Tragedy at Ravensthorpe
- Author: J.J. Connington
- Language: English
- Series: Sir Clinton Driffield
- Genre: Detective
- Publisher: Ernest Benn
- Publication date: 1927
- Publication place: United Kingdom
- Media type: Print
- Preceded by: Murder in the Maze
- Followed by: Mystery at Lynden Sands

= Tragedy at Ravensthorpe =

1927 novel

Tragedy at Ravensthorpe is a 1927 detective novel by the British writer Alfred Walter Stewart, published under his pseudonym J.J. Connington. It is the second in a series of seventeen novels featuring the Golden Age Detective Chief Constable Sir Clinton Driffield following on from Murder in the Maze.
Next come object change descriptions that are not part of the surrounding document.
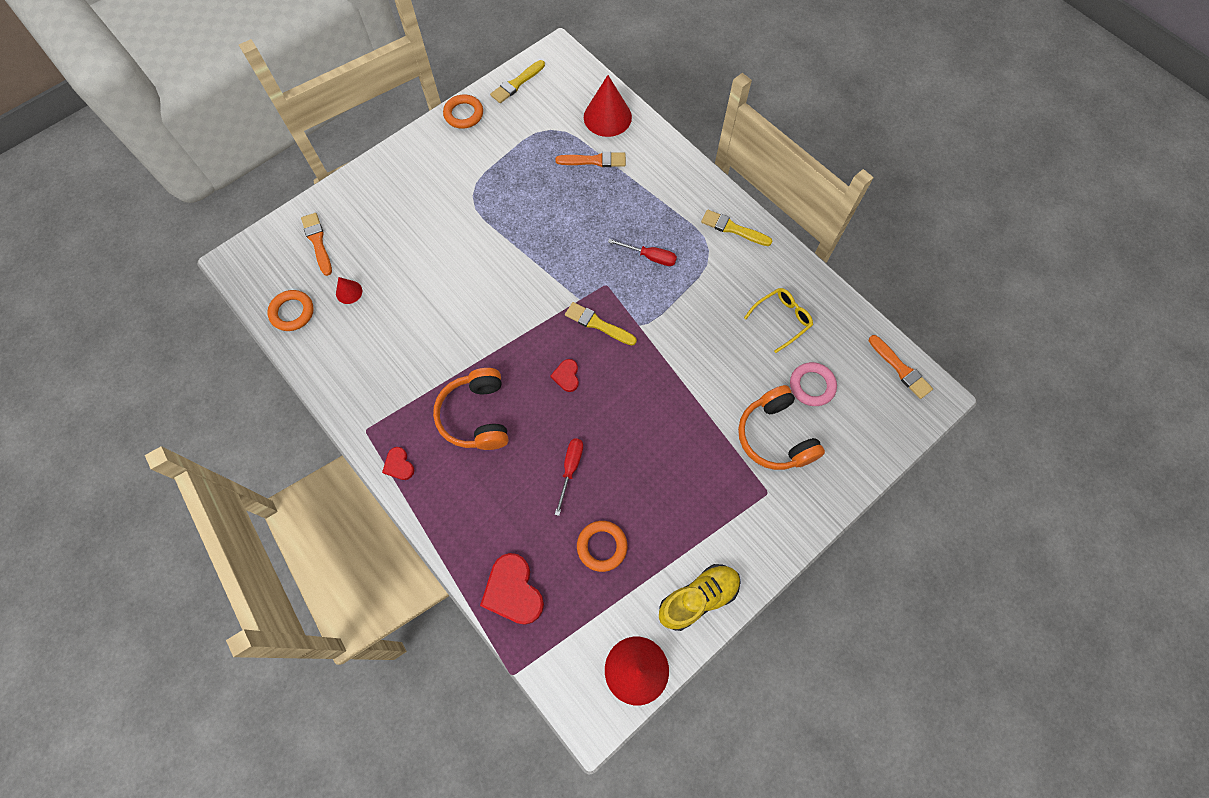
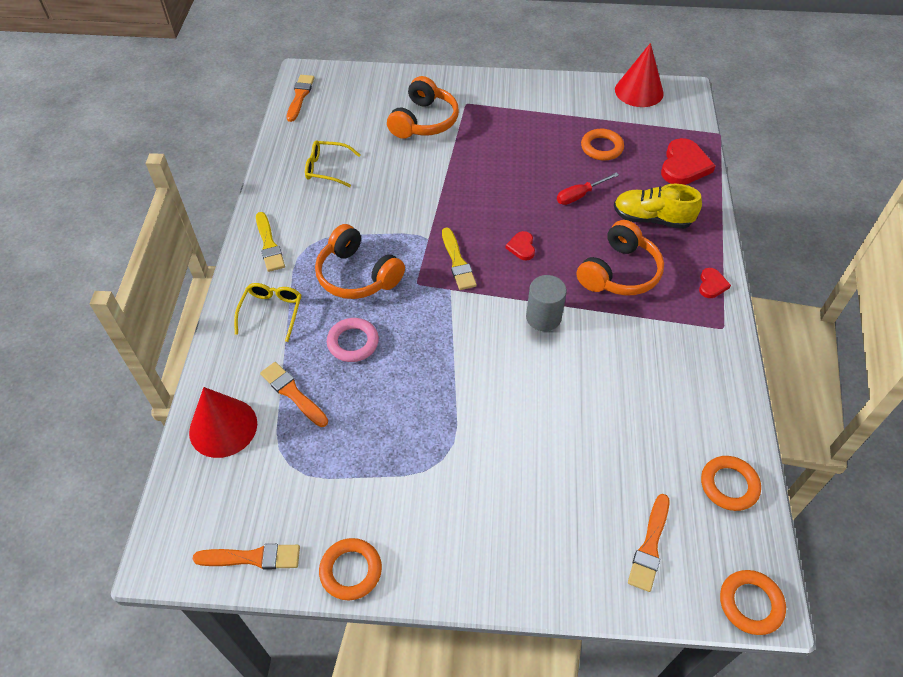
camera: 135 degrees left, 15 degrees down
(243, 255) = (750, 604): none -> orange ring
(349, 292) = (654, 459): red cone -> none
(497, 331) = (543, 317): none -> grey cylinder
(516, 83) = (253, 557): yellow brush -> orange brush
(566, 376) = (521, 247): red heart -> red heart turned 135 degrees clockwise
(650, 257) = (357, 275): red screwdriver -> orange headphones
(669, 191) = (272, 311): none -> yellow glasses
(698, 598) = (568, 93): yellow shoe -> yellow shoe (652, 219)
(812, 386) = (364, 126): pink ring -> pink ring (353, 342)

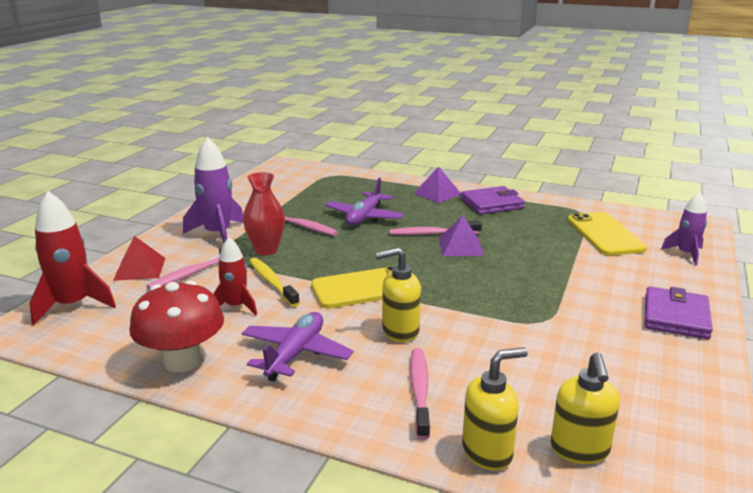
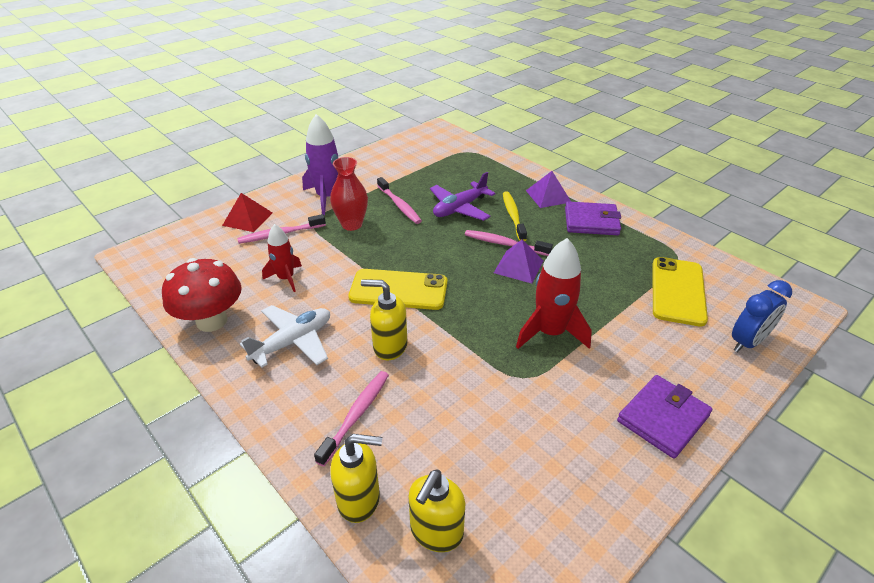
camera: 25 degrees right, 15 degrees up
(73, 305) = (180, 242): red rocket -> red rocket (550, 332)
(272, 282) = (330, 261): yellow toothbrush -> yellow toothbrush (513, 216)
(295, 354) = (293, 342): purple plane -> white plane
(686, 254) = (747, 342): purple rocket -> blue clock

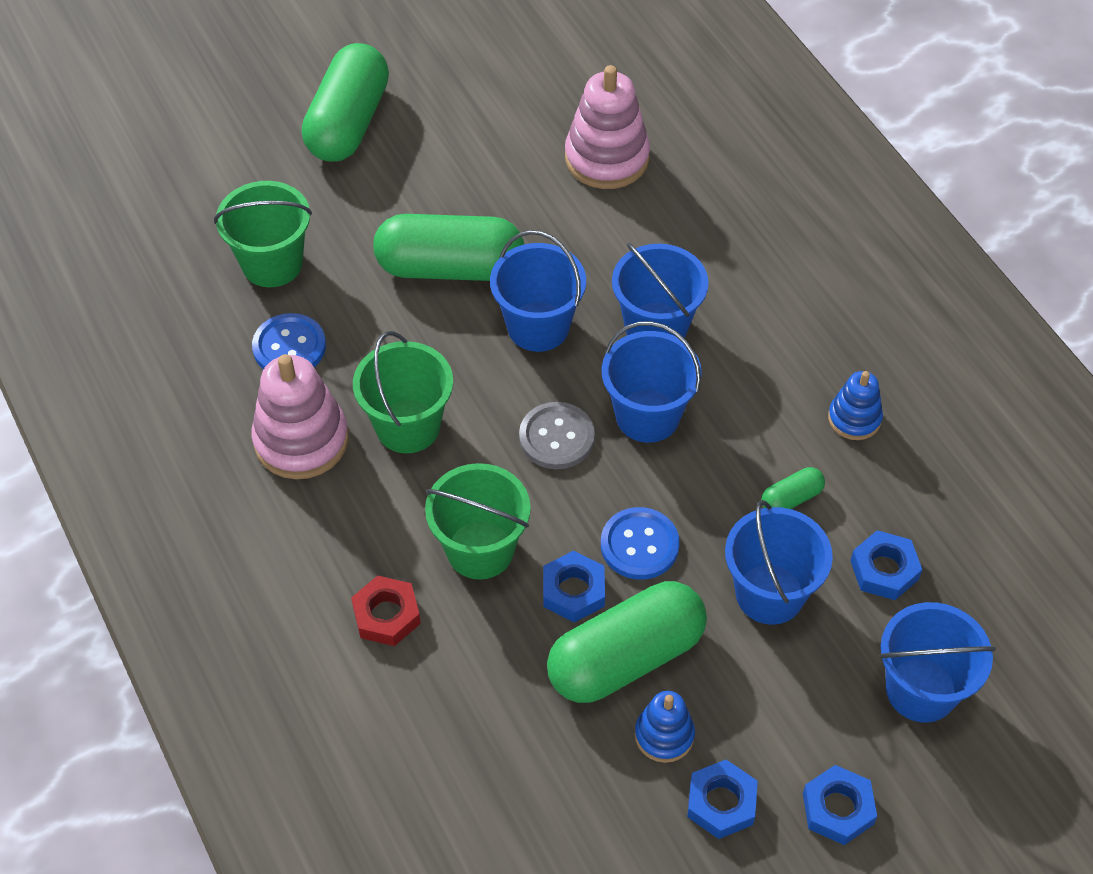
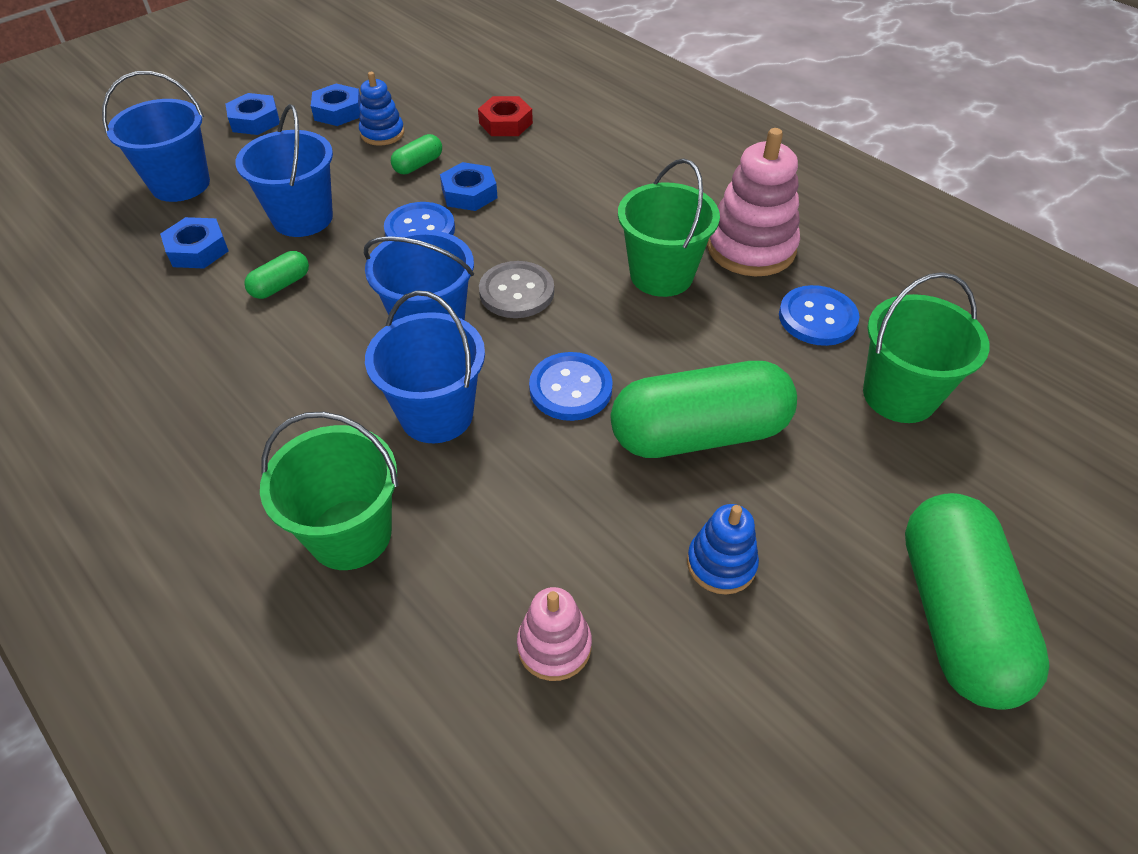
camera: 165 degrees right, 5 degrees down
(386, 615) = (611, 157): red nut -> red nut (505, 123)
(480, 550) = (555, 204): green bucket -> green bucket (350, 534)
(538, 326) = (570, 388): blue bucket -> blue button
(607, 158) = (554, 646): pink stacking toy -> pink stacking toy, size x0.57
(625, 658) = (418, 165): green capsule -> green capsule, size x0.43
(854, 418) = (208, 364): blue stacking toy -> blue stacking toy (721, 564)

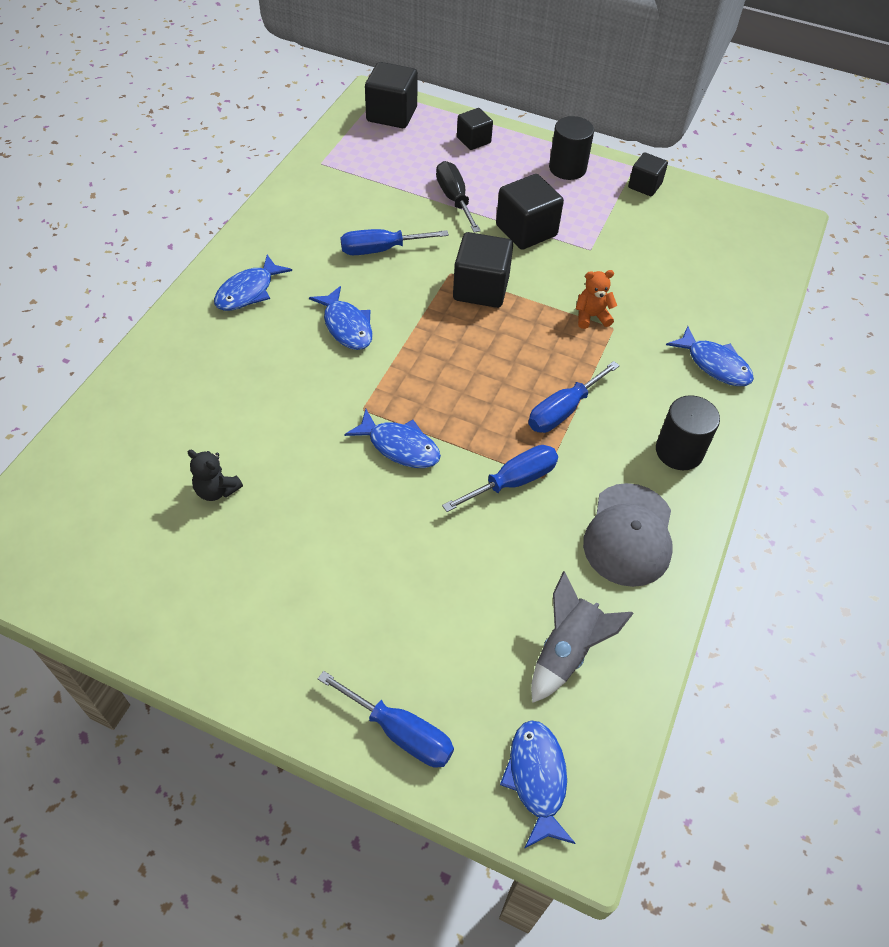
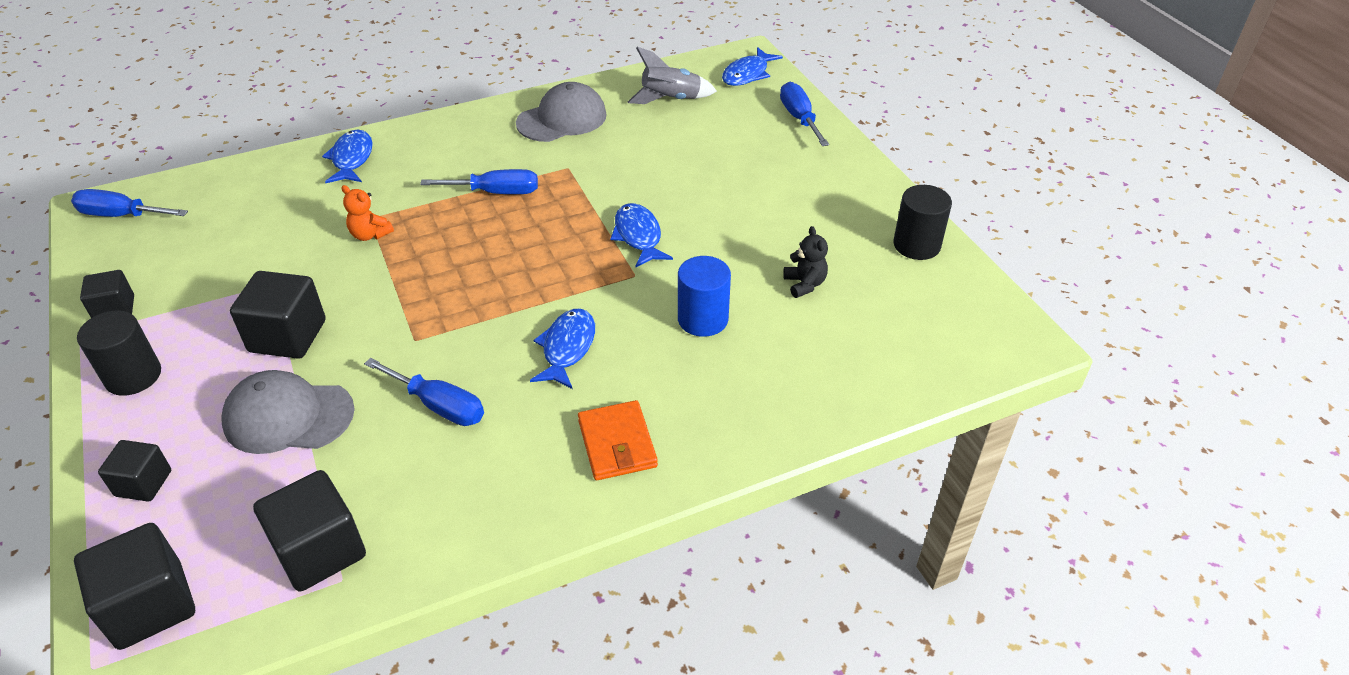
camera: 135 degrees left, 10 degrees down
(248, 291) = (617, 443): blue fish -> orange wallet
(273, 405) = (703, 319): none -> blue cylinder
(454, 199) = (288, 416): black screwdriver -> grey cap
(481, 288) = (412, 309): black cube -> black cube (320, 551)
(513, 481) = (590, 176): blue screwdriver -> blue screwdriver (121, 215)
(679, 451) = (464, 134): black cylinder -> black cylinder (916, 245)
The American edition was published in Boston by Little, Brown and Company.

==Synopsis==
During a fancy dress party at the country estate of Ravensthorpe, an attempt is made to rob the museum room of the house containing the house's valuable collection. The main target seems to be some medallions about to be sold to an American millionaire. Sir Clinton, an old friend of the family and a guest at the party, takes over the investigation. When two deaths follow in the wake of the failed robbery, he works to establish what connection they may have with the valuable collection.

==Bibliography==
- Barzun, Jacques & Taylor, Wendell Hertig. A Catalogue of Crime. Harper & Row, 1989.
- Evans, Curtis. Masters of the "Humdrum" Mystery: Cecil John Charles Street, Freeman Wills Crofts, Alfred Walter Stewart and the British Detective Novel, 1920-1961. McFarland, 2014.
- Hubin, Allen J. Crime Fiction, 1749-1980: A Comprehensive Bibliography. Garland Publishing, 1984.
- Murphy, Bruce F. The Encyclopedia of Murder and Mystery. Springer, 1999.
- Reilly, John M. Twentieth Century Crime & Mystery Writers. Springer, 2015.